**TEXT SEGMENT**.
↓

Development of a Rotary Damper Integrated with Magnetorheological Bearings toward Extremely High Torque–Volume Ratio
Shengfeng Zhu,
Ning Gong,
Jian Yang,
Shiwu Zhang,
Xinglong Gong,
Weihua Li,
Shuaishuai Sun
Affiliations
Shengfeng Zhu
CAS Key Laboratory of Mechanical Behavior and Design of Materials, Department of Precision Machinery and Precision Instrumentation, University of Science and Technology of China, Hefei 230026, China
Ning Gong
CAS Key Laboratory of Mechanical Behavior and Design of Materials, Department of Precision Machinery and Precision Instrumentation, University of Science and Technology of China, Hefei 230026, China
Jian Yang
School of Electrical Engineering and Automation, Anhui University, Hefei 230039, China
Shiwu Zhang
CAS Key Laboratory of Mechanical Behavior and Design of Materials, Department of Precision Machinery and Precision Instrumentation, University of Science and Technology of China, Hefei 230026, China
Xinglong Gong
CAS Key Laboratory of Mechanical Behavior and Design of Materials, Department of Modern Mechanics, University of Science and Technology of China, Hefei 230026, China
Weihua Li
School of Mechanical, Materials, Mechatronic, and Biomedical Engineering, University of Wollongong, Wollongong, NSW 2522, Australia
Shuaishuai Sun
CAS Key Laboratory of Mechanical Behavior and Design of Materials, Department of Precision Machinery and Precision Instrumentation, University of Science and Technology of China, Hefei 230026, China
Magnetorheological (MR) technology has provided effective solutions to many engineering bottleneck problems due to its controllable nature. However, designing a rotary MR damper with a high torque–volume ratio is always challenging, especially for some specific application scenarios with constrained space, such as robot joints. To solve this problem, a rotary damper based on MR bearings was designed and evaluated in this study. In this rotary damper, two MR bearings are utilized to provide controllable damping torques and serve as rotors, which greatly saves space while providing high torque. This feature grants the characteristics of compact design and high torque–volume ratio. Quasistatic testing shows that the damping torque of this rotary damper can reach 2.92 Nm when the applied current is 1.2 A. It achieves a high torque–volume ratio of 190 kN/m2, which is nearly four times higher than that of existing rotary MR dampers. The experimental results show that the proposed MR damper is effective in satisfying the high torque requirement in a limited space.

↑

**EXTRACTED ENTRIES**.
↓

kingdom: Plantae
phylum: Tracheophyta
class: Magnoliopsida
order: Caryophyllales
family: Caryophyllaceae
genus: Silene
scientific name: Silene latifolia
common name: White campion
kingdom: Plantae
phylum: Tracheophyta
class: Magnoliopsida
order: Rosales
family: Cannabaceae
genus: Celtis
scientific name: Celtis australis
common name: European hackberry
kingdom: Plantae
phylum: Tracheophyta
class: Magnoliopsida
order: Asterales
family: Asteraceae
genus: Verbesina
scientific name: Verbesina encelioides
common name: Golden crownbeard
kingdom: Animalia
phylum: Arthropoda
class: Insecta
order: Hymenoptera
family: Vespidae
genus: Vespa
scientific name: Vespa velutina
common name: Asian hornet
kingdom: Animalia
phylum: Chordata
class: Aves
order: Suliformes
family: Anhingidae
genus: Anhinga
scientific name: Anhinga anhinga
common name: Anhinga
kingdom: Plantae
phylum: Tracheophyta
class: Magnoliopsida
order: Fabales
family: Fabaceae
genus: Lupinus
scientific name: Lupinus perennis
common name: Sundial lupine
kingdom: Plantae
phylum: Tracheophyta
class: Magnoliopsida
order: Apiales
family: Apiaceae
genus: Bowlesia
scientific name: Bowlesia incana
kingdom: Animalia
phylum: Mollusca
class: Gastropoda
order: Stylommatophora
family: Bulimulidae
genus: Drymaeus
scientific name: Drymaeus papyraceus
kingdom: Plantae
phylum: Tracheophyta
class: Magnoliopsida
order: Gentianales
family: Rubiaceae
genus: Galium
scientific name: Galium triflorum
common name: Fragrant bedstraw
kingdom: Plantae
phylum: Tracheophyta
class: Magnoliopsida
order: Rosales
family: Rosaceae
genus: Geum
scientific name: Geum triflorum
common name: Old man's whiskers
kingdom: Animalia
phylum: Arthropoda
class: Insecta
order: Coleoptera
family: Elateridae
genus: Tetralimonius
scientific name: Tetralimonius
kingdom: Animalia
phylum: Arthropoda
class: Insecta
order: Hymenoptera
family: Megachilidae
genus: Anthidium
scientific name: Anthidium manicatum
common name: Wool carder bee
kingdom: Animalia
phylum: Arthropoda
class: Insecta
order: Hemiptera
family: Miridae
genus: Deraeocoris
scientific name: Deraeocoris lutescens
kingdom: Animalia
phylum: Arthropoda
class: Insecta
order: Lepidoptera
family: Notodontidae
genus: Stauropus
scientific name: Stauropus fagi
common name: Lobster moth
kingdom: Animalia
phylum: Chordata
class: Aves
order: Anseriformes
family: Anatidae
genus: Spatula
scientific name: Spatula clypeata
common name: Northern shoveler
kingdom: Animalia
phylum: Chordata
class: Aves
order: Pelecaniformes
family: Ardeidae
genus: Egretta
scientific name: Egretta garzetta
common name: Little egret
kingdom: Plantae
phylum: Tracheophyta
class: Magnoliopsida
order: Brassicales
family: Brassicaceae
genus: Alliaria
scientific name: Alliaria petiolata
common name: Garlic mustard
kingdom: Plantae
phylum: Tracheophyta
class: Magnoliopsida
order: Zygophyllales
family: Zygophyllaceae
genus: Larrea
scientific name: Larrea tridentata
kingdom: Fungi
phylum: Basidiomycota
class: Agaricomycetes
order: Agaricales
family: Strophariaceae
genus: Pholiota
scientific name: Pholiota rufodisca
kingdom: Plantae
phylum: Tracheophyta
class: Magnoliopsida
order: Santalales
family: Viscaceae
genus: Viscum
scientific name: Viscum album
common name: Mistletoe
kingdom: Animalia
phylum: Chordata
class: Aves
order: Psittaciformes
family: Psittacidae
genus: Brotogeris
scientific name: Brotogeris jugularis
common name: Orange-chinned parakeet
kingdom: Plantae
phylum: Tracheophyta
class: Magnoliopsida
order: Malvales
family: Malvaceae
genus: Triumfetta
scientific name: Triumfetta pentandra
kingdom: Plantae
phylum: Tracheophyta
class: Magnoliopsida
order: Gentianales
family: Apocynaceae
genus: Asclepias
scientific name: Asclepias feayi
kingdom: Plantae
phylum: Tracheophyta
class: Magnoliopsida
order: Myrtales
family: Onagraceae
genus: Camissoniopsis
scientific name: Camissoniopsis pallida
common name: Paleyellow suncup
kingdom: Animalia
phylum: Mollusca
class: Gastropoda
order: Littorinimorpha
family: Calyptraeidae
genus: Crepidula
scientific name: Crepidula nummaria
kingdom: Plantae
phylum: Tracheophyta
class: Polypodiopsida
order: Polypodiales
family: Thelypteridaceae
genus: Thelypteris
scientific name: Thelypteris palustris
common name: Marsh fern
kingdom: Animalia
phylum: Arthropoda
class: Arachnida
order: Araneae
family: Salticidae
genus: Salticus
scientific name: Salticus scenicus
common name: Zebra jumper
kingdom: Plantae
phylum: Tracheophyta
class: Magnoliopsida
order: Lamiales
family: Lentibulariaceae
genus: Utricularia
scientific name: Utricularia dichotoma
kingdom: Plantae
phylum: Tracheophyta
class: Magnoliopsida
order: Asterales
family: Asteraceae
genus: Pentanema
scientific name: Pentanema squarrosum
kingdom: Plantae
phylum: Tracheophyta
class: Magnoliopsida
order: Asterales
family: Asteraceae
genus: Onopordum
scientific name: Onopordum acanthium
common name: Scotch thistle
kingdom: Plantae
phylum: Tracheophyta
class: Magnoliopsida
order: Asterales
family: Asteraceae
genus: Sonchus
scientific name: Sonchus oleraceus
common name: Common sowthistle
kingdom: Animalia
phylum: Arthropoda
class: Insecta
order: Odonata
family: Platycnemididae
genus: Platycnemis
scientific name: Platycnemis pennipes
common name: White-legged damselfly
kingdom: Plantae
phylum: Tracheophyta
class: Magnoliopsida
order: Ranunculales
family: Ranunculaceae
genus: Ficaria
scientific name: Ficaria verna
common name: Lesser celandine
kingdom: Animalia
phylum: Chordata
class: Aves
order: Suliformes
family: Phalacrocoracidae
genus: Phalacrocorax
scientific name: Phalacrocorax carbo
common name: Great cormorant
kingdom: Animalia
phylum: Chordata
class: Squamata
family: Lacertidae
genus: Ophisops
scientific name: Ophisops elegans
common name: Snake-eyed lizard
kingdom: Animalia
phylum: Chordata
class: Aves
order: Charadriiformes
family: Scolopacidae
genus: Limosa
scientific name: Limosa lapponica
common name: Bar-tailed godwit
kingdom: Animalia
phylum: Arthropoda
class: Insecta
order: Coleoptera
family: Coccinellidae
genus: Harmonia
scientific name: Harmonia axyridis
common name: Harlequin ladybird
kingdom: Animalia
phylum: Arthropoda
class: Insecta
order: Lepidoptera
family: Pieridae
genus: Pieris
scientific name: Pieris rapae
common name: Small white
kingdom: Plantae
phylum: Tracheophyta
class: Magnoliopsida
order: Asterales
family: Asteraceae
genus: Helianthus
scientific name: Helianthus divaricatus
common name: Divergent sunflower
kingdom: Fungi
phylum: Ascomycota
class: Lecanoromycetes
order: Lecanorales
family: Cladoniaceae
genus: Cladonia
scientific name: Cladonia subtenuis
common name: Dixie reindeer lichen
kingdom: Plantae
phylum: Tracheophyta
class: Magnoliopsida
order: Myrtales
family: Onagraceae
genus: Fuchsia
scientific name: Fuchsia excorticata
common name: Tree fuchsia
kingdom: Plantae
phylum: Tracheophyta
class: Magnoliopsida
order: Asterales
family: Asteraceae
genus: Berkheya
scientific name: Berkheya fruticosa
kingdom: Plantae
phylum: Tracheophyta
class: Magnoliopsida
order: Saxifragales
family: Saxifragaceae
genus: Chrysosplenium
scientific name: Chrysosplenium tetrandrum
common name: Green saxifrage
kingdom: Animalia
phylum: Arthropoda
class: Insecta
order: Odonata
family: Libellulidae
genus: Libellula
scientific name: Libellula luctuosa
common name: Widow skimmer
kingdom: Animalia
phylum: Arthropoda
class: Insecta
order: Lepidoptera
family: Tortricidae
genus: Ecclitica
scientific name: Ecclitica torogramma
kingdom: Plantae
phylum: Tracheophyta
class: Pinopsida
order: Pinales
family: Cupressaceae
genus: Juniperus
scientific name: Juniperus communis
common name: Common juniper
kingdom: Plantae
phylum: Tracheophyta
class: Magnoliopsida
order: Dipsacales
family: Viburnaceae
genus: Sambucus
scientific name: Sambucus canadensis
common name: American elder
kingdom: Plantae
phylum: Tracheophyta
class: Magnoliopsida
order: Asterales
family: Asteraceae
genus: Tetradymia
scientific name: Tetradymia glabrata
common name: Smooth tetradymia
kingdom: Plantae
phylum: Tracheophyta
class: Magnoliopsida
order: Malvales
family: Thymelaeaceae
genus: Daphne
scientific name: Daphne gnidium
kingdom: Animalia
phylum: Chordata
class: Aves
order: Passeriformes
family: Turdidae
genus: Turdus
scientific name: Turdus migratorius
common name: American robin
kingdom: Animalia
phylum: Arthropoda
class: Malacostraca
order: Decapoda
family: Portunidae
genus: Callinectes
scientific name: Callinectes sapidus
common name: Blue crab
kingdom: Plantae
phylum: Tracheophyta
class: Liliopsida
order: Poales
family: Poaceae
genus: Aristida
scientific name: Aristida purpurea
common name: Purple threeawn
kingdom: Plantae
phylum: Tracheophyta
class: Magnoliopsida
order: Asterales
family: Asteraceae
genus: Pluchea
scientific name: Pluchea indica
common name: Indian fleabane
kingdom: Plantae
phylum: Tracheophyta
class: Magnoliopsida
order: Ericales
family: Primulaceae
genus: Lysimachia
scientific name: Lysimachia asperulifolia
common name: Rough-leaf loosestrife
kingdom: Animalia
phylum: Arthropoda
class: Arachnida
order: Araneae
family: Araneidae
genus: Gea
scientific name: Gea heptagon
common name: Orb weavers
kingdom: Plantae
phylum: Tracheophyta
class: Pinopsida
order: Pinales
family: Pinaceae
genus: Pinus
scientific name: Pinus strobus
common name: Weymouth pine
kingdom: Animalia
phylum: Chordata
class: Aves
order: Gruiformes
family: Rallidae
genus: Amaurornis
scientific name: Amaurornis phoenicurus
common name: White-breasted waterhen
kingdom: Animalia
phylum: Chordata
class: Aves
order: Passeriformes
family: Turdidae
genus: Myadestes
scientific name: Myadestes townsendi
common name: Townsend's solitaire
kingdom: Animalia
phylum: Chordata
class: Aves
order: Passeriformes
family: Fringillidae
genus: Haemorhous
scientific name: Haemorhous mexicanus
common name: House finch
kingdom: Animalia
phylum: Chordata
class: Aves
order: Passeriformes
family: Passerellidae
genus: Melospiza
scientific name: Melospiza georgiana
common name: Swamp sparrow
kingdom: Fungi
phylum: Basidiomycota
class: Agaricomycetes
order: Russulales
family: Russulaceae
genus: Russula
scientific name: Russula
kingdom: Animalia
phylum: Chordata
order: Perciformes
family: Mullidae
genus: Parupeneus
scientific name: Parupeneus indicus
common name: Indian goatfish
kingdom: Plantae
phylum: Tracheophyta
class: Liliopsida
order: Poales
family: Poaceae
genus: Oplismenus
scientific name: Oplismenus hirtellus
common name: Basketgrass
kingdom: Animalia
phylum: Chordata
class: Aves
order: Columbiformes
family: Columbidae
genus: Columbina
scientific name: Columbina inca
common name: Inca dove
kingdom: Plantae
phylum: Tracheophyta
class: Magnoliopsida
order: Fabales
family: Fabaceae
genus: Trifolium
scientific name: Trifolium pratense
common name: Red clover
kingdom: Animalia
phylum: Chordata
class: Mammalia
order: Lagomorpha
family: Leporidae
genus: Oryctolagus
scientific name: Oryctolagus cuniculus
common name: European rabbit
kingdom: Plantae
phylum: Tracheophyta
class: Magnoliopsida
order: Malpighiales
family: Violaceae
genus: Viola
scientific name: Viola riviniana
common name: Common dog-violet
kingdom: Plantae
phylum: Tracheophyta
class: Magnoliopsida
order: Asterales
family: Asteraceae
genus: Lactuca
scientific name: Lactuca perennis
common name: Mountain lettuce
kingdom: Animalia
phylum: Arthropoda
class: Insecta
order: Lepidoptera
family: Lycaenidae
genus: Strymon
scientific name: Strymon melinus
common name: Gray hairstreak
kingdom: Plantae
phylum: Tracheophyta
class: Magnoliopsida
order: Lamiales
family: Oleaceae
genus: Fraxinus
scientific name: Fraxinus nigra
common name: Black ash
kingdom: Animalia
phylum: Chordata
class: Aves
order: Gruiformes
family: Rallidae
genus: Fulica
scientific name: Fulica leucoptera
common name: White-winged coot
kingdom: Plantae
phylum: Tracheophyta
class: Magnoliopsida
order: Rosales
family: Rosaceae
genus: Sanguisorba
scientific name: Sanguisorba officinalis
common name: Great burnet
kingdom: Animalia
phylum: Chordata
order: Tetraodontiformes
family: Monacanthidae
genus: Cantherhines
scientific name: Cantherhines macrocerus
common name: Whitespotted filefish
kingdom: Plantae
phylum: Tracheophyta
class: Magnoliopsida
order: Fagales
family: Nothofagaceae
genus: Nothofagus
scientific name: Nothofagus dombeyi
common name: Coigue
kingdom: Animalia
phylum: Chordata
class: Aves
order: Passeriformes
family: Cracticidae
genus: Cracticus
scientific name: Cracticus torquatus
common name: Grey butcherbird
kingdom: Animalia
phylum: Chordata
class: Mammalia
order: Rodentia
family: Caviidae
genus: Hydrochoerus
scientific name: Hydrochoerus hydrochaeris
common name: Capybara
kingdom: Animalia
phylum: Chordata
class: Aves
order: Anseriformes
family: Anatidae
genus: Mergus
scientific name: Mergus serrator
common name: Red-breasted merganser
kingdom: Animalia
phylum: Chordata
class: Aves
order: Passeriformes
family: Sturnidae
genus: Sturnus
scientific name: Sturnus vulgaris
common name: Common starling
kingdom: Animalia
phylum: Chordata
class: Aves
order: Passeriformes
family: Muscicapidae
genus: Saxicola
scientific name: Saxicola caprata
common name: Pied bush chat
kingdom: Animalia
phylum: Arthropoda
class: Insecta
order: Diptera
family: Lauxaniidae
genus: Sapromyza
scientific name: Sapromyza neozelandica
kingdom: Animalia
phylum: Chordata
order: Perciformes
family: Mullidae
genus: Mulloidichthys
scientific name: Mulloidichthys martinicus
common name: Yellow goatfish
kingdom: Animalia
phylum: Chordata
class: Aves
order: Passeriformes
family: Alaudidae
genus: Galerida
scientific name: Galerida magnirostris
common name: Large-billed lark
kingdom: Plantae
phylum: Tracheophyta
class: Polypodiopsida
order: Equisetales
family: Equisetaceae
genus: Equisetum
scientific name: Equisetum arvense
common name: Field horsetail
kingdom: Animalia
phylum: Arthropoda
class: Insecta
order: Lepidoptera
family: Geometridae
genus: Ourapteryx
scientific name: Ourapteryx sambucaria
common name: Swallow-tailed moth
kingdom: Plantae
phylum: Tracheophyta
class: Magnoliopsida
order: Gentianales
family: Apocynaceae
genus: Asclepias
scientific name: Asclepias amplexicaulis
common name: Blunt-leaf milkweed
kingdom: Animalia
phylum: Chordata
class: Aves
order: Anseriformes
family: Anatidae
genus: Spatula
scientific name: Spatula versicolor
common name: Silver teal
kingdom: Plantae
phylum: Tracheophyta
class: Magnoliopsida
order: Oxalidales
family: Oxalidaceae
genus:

↑

**REQUIRED WORK**.
From the rotary damper article, list every author whose affiliation is the Department of Precision Machinery and Precision Instrumentation.

**YOUR SOLUTION**.
Shengfeng Zhu, Ning Gong, Shiwu Zhang, Shuaishuai Sun